▶ **Text segment**:
■ ■ ■

Remember when Cap had his own story set in the ’40s and then woke up in the present day, a man out of time? The Fantastic Four need to have their own story in their own universe set in the 1960s and then somehow show up in the present day. This will probably look like universe-hopping, and that would be fine. Different time, different place. They need to reestablish themselves. Maybe they have no money. Perhaps they need to figure out a way to restart the Baxter Building. Marvel could even find a way to give Reed all of Tony’s old tech and a decent grant and put him to work, but they need to be fish out of water. It makes the story more compelling, uses a formula that has already worked (Marvel loves that), and gives audiences a new team of heroes who do not need to be introduced to one another.


Fantastic Four Will Need to Do Something Different

The Fantastic Four are compelling because they can bring so many personalities at once and come as a package deal. That being said, it has been noted that Julia Garner has reportedly been cast as the Silver Surfer. However, she is Shalla-Bal, not Norin Radd (the original surfer), which makes for an interesting scenario. This could mean Marvel is looking at a swapped universe or a different take. Audiences should be thrilled (even though some “fans” are already fuming over another female casting decision) since the MCU should be cherry-picking stories and characters and making something new for themselves.

■ ■ ■

▶ **Dataset content**:
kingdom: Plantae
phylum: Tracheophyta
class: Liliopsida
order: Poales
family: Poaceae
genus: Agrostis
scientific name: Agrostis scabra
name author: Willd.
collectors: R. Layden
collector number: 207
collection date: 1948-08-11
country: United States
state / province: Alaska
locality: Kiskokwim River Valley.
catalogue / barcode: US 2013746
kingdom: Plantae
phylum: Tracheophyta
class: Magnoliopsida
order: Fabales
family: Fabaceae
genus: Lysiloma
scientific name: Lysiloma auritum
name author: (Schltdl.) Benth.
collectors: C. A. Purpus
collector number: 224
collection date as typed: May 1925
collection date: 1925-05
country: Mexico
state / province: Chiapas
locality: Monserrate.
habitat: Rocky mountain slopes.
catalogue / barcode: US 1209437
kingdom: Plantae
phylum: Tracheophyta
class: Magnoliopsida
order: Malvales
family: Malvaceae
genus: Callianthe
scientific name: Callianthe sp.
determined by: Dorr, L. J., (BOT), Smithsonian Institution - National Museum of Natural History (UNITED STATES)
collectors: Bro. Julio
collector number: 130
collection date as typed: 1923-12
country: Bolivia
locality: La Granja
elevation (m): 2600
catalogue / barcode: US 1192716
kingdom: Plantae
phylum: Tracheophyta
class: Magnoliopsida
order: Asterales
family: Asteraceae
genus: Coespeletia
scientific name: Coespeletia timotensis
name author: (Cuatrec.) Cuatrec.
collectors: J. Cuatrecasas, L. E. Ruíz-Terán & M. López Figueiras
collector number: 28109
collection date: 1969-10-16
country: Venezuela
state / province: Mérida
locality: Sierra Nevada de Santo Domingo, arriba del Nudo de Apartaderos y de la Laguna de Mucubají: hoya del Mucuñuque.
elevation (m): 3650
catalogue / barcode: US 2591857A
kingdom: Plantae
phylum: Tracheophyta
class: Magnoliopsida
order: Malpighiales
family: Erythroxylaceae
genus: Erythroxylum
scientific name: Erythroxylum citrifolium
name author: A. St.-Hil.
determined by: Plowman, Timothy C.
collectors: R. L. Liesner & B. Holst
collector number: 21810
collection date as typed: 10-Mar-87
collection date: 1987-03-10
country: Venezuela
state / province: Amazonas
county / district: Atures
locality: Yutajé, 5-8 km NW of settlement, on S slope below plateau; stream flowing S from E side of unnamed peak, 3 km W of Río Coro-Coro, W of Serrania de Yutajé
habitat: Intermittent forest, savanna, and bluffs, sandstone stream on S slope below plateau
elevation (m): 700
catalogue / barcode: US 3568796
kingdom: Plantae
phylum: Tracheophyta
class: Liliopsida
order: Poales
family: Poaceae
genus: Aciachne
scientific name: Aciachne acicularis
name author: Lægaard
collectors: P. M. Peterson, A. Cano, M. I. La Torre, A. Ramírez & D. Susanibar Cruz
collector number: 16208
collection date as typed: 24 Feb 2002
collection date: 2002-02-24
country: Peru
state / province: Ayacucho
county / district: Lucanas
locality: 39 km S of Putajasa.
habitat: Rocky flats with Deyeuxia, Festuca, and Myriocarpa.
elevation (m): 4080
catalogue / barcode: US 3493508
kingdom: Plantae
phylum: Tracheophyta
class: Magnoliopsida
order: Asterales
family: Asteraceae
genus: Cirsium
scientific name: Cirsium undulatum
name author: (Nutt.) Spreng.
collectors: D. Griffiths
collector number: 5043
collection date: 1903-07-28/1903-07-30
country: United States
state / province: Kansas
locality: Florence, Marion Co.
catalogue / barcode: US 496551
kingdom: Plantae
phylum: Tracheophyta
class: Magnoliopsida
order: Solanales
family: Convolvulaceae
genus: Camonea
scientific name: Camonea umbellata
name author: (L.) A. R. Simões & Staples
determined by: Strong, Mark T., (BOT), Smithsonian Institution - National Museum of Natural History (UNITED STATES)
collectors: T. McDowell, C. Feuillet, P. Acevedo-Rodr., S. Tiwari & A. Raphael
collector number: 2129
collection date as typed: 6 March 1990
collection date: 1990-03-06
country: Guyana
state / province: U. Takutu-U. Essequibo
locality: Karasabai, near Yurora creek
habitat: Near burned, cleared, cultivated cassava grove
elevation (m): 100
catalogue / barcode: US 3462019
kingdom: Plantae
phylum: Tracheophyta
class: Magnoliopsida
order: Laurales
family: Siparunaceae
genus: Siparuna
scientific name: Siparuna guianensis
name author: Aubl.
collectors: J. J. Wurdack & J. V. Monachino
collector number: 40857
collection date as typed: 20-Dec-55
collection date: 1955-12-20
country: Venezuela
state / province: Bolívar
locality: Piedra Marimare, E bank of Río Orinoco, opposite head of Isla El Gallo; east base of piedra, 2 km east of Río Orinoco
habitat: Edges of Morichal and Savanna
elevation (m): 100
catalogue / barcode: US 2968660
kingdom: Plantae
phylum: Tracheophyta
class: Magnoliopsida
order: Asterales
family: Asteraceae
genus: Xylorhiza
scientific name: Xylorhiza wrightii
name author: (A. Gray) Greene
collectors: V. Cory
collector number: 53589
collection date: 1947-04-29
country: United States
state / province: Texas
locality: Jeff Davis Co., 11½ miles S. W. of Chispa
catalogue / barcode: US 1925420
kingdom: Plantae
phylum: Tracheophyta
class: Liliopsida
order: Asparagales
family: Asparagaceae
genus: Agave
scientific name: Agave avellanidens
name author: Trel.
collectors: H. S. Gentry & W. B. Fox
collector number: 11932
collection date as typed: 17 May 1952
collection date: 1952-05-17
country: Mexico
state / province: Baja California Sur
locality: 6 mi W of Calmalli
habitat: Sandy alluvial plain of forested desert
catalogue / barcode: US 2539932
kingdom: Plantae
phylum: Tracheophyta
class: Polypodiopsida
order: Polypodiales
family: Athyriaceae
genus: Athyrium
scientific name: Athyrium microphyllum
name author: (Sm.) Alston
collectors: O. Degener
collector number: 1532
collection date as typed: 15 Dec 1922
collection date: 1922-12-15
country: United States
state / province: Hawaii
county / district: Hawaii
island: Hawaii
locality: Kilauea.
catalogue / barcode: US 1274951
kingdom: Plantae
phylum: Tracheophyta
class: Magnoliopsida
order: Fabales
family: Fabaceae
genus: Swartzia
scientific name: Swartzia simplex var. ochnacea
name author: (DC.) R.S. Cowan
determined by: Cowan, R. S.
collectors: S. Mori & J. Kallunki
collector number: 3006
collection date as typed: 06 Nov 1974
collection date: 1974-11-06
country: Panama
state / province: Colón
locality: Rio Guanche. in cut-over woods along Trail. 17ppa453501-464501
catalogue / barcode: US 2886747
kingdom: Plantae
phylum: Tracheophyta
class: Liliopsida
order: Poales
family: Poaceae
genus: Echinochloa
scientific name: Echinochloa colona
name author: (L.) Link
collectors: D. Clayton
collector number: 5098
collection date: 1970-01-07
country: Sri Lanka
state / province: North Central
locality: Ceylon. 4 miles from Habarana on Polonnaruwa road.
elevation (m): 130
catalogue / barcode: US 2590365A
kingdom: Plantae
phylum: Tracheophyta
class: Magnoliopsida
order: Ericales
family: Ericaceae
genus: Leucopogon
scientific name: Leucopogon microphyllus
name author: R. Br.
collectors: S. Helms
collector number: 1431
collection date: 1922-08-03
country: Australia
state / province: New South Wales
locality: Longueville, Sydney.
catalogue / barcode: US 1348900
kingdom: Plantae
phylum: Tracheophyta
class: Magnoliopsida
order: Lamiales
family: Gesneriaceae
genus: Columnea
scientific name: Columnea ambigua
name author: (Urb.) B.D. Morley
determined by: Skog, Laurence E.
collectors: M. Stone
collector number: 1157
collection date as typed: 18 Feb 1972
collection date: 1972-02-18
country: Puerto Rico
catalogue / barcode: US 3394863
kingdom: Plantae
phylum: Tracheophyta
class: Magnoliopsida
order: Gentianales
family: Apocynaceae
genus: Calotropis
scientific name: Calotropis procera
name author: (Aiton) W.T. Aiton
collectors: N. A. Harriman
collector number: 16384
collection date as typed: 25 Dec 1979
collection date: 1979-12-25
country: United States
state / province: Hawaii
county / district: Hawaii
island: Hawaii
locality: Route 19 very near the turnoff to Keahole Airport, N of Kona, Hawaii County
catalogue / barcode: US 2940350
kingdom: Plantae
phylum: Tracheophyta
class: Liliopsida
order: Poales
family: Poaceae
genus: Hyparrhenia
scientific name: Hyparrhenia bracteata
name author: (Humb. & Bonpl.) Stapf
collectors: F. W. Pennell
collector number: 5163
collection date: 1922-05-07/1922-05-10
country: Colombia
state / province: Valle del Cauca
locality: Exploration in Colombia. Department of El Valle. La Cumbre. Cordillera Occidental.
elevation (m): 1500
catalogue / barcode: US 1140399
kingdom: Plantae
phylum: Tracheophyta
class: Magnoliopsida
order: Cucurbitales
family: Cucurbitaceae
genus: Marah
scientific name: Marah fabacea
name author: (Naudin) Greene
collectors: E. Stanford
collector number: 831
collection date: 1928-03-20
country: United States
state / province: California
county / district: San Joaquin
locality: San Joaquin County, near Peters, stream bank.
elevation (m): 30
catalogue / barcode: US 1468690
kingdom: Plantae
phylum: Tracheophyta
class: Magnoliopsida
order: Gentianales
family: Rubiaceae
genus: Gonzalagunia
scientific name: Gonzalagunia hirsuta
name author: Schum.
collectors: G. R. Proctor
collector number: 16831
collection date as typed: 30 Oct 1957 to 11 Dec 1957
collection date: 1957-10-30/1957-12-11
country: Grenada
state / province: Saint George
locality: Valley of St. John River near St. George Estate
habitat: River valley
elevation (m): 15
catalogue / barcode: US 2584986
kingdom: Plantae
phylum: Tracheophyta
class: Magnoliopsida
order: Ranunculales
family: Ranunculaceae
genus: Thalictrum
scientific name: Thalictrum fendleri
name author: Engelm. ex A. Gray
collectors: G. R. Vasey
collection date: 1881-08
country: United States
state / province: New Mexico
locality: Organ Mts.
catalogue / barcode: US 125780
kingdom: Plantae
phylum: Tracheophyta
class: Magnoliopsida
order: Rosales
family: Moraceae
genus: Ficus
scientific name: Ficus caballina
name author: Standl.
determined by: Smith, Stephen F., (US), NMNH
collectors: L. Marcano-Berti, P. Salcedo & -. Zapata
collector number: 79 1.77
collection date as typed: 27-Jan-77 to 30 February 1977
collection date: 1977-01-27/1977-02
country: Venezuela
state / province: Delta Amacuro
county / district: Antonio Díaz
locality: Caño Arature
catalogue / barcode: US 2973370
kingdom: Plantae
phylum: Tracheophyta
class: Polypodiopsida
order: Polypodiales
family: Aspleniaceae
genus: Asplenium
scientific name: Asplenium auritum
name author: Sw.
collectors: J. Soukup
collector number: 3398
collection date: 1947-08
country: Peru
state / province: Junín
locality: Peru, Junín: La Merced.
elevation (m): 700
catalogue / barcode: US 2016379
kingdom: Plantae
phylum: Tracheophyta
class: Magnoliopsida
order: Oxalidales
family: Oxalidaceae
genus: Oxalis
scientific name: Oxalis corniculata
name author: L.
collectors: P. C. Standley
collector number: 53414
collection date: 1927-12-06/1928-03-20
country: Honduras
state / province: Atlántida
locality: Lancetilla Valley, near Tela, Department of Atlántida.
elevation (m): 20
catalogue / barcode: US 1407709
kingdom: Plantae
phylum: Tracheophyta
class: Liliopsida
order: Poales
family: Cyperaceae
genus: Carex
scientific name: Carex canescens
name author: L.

■ ■ ■

▶ **The tasks**:
**1.** In the Fantastic Four article, which decade does the writer want the team's own story set in?
**2.** Continue the Fantastic Four article from its last sentence.

▶ **Results in order**:
**1.** The 1960s.

**2.**
The Building Blocks for Fantastic Four Are There

Considering that Marvel has botched many characters, you must remember what they’ve done right. The question is whether they can break their mold again, a la James Gunn’s Guardians, and keep it broken. For better or worse, the Fantastic Four are the life raft our drowning Marvel Studios needs to keep things fresh and bring audiences back. They’ve done it before, but this time, it’s about proving that superhero fatigue isn’t as bad as everyone thinks. If they muck it up and act like the Fantastic Four have been around this entire time, they’ll be shuttering an experiment that has officially run its course. Fantastic Four is heading to theaters on July 25, 2025.